(Beginning of Supplied records)

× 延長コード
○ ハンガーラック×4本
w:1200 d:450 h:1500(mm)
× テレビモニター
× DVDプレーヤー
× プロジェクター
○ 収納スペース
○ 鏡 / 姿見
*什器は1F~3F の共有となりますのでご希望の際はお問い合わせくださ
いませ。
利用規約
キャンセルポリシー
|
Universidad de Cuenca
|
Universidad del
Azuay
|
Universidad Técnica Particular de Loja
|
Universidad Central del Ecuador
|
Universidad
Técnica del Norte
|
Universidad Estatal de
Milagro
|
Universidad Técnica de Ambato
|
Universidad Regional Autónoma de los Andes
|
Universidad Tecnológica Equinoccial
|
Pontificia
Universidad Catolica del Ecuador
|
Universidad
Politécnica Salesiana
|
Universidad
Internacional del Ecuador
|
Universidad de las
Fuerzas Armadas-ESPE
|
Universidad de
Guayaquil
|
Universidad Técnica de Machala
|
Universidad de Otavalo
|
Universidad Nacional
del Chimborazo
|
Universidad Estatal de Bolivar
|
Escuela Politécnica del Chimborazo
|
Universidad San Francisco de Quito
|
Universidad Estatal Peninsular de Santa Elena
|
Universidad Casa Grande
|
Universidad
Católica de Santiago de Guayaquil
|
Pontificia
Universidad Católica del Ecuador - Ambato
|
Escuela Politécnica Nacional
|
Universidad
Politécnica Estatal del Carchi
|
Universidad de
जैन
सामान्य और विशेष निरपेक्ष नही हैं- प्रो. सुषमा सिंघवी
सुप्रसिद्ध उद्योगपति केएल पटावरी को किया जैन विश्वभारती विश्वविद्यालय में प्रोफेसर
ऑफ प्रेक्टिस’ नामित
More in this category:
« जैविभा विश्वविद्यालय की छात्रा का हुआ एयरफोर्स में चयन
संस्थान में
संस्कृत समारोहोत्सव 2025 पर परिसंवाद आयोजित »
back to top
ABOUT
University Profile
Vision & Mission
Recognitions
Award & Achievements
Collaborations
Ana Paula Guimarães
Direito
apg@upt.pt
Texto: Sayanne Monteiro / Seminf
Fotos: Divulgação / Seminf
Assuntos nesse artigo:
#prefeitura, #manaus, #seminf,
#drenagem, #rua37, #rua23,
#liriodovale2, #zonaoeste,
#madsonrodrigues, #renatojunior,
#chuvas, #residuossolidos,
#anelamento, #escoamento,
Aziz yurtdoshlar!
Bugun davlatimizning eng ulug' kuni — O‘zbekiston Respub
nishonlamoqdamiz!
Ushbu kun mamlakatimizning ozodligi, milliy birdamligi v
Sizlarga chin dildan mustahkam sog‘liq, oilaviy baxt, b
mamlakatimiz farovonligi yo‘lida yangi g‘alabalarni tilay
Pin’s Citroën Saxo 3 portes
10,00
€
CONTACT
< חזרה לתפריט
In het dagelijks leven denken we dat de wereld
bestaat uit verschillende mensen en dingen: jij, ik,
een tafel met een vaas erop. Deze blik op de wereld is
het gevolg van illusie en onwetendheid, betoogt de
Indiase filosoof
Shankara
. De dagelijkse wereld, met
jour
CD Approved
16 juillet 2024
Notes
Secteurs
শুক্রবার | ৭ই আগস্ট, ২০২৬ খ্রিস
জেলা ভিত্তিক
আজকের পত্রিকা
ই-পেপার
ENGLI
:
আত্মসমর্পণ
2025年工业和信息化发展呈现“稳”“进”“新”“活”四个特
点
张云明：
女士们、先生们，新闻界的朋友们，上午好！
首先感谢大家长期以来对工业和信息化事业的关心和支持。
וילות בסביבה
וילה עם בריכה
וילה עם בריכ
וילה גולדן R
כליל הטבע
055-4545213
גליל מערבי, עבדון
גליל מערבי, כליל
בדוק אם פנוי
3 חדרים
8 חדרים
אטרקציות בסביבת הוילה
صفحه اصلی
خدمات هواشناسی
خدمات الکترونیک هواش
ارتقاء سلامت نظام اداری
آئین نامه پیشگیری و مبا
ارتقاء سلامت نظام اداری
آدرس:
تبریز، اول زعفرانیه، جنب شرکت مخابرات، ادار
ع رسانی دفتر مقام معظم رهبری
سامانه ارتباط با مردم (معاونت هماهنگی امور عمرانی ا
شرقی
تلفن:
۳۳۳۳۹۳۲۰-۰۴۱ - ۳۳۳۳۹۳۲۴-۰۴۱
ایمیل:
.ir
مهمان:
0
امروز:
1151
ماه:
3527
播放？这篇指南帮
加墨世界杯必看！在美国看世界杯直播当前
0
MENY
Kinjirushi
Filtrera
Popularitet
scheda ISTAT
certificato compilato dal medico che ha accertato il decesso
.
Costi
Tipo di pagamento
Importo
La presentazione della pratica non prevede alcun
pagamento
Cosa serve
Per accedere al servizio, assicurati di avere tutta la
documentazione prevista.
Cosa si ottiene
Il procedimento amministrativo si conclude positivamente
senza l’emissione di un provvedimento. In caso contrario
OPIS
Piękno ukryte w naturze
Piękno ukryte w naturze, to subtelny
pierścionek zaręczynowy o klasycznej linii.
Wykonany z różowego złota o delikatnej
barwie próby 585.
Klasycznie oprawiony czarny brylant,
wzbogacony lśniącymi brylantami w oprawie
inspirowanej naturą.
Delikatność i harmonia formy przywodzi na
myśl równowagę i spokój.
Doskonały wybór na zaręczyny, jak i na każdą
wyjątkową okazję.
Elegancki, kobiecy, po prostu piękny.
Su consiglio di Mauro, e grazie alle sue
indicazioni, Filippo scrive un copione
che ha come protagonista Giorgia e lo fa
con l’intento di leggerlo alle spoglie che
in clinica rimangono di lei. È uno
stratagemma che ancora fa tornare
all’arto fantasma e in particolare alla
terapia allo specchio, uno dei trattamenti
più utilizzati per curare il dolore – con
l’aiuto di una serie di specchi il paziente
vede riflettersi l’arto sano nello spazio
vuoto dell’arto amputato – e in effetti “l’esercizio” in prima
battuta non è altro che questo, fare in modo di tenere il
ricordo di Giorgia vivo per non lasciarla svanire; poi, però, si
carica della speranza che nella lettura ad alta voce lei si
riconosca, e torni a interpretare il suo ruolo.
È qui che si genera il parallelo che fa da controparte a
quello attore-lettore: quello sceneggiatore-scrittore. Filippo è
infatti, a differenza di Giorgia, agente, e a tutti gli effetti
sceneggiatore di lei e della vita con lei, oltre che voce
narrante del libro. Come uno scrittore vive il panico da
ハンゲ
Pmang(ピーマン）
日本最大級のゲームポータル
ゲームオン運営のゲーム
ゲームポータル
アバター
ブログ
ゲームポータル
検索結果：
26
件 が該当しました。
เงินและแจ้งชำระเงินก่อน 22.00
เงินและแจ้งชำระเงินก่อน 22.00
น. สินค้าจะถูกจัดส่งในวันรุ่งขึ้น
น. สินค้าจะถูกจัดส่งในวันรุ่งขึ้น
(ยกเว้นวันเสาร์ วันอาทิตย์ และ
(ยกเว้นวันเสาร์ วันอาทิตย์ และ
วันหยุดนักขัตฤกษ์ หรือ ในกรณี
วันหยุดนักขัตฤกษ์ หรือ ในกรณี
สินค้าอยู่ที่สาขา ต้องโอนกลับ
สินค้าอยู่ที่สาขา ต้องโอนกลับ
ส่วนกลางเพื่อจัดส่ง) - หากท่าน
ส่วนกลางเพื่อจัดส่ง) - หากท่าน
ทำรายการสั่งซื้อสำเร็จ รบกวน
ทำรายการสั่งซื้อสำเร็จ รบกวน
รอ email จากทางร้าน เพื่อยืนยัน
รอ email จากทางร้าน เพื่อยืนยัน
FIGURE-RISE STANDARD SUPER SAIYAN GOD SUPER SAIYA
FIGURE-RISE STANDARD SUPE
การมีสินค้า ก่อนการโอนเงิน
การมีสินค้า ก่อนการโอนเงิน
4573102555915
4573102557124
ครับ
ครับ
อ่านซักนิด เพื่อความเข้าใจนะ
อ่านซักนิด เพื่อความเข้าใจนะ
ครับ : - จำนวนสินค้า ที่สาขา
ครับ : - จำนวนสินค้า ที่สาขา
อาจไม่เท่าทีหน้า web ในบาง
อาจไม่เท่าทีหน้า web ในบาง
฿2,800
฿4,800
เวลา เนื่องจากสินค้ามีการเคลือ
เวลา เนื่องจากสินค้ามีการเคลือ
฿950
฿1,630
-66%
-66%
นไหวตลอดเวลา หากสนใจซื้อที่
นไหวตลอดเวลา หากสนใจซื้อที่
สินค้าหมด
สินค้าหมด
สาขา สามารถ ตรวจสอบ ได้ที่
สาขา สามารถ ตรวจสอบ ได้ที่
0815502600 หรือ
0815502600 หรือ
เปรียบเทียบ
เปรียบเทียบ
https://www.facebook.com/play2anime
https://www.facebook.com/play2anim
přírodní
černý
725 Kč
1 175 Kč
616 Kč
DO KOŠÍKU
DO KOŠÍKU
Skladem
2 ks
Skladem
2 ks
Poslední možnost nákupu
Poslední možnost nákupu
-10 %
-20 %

(End of Supplied records)

▶ Task requirements
Please print exactly the lines from the one containing "4573102557124" through the last line of the material.

▶ Problem solution
4573102557124
ครับ
ครับ
อ่านซักนิด เพื่อความเข้าใจนะ
อ่านซักนิด เพื่อความเข้าใจนะ
ครับ : - จำนวนสินค้า ที่สาขา
ครับ : - จำนวนสินค้า ที่สาขา
อาจไม่เท่าทีหน้า web ในบาง
อาจไม่เท่าทีหน้า web ในบาง
฿2,800
฿4,800
เวลา เนื่องจากสินค้ามีการเคลือ
เวลา เนื่องจากสินค้ามีการเคลือ
฿950
฿1,630
-66%
-66%
นไหวตลอดเวลา หากสนใจซื้อที่
นไหวตลอดเวลา หากสนใจซื้อที่
สินค้าหมด
สินค้าหมด
สาขา สามารถ ตรวจสอบ ได้ที่
สาขา สามารถ ตรวจสอบ ได้ที่
0815502600 หรือ
0815502600 หรือ
เปรียบเทียบ
เปรียบเทียบ
https://www.facebook.com/play2anime
https://www.facebook.com/play2anim
přírodní
černý
725 Kč
1 175 Kč
616 Kč
DO KOŠÍKU
DO KOŠÍKU
Skladem
2 ks
Skladem
2 ks
Poslední možnost nákupu
Poslední možnost nákupu
-10 %
-20 %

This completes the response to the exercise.